Lorsqu’elle sort de l’immeuble, la pluie aboie sa soif de la rajeunir de quelques milliers d’années. Ses crépitements tigrent la danse de ses hanches, et l’odeur du ciel fanfaronne comme un essaim d’abeilles.
Comment vais-je me réconcilier ? demande Abeille. Je suis devenue une femme cabossée. Je m’en veux de ne pas avoir crié, de ne pas avoir été au bureau de police.
Souillure.
Viol.
Cheyenne prend Abeille dans ses bras.
- Je m’en veux de me sentir sale. Je me sens coupable de ne plus m’aimer
Où sont les mots ? Où restent les mots ? Où sont les mots ?
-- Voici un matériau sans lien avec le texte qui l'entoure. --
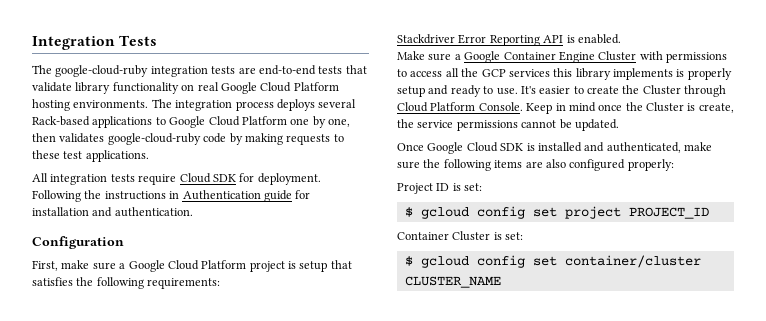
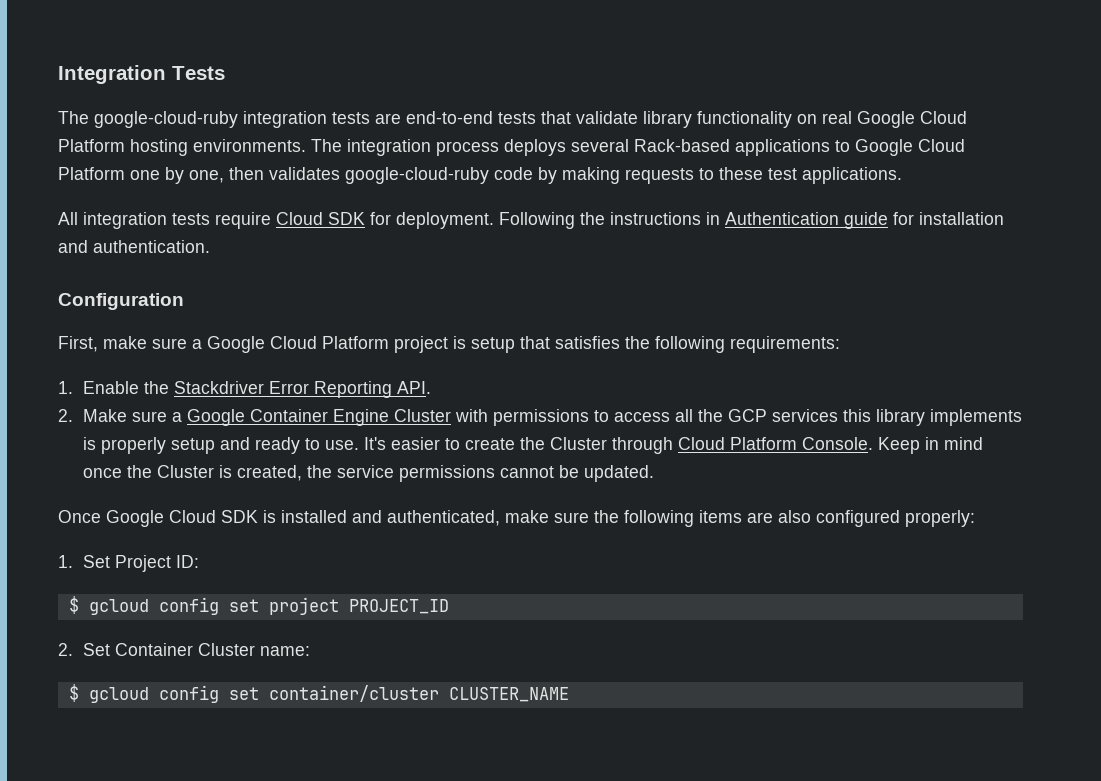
[397,34,621,46] Stackdriver Error Reporting API is enabled. // -> [58,381,431,398] [58,409,73,422] 1. Enable the Stackdriver Error Reporting API. // 2.
[698,103,734,113] create, -> [236,465,302,481] created,
[397,183,483,194] Project ID is set: -> [58,555,199,572] 1. Set Project ID:
[397,231,524,241] Container Cluster is set: -> [58,643,310,656] 2. Set Container Cluster name:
Non pas de cris, tu ne cries pas tu ne cries pas.
Que reste-t-il de la nuit ? Quelques heures.
Des mots non dits. Son histoire cachée.
Elle rentre telle une péniche qui atterrit dans l’univers de l’ombre.
La douleur ne veut pas de l’amitié de la nuit.
Qui se soucie de ceux qui y souffrent.
Cheyenne est habillée de blanc. Ses sous-vêtements aussi son blanc s. Elle aime ce blanc plein de promesse, le vide qui accueille le plein.
Sa nuit recèle un secret.
Laisser le temps effacer de son disque dur la férocité. Laisser le temps effacer le souffle laid qui courts dans ses os. Ce morceau d’histoire bien réel qui ne s’évapore pas. Qui résiste à ses nouvelles mémoires.
Avec le temps, pense-telle, les choses devraient se tapir, peut-être s’oublier. C’est ce qu’elle espère, mettre le chagrin au fond d’une poche, en coudre les bords et enfermer le vêtement dans un placard aux lourdes portes.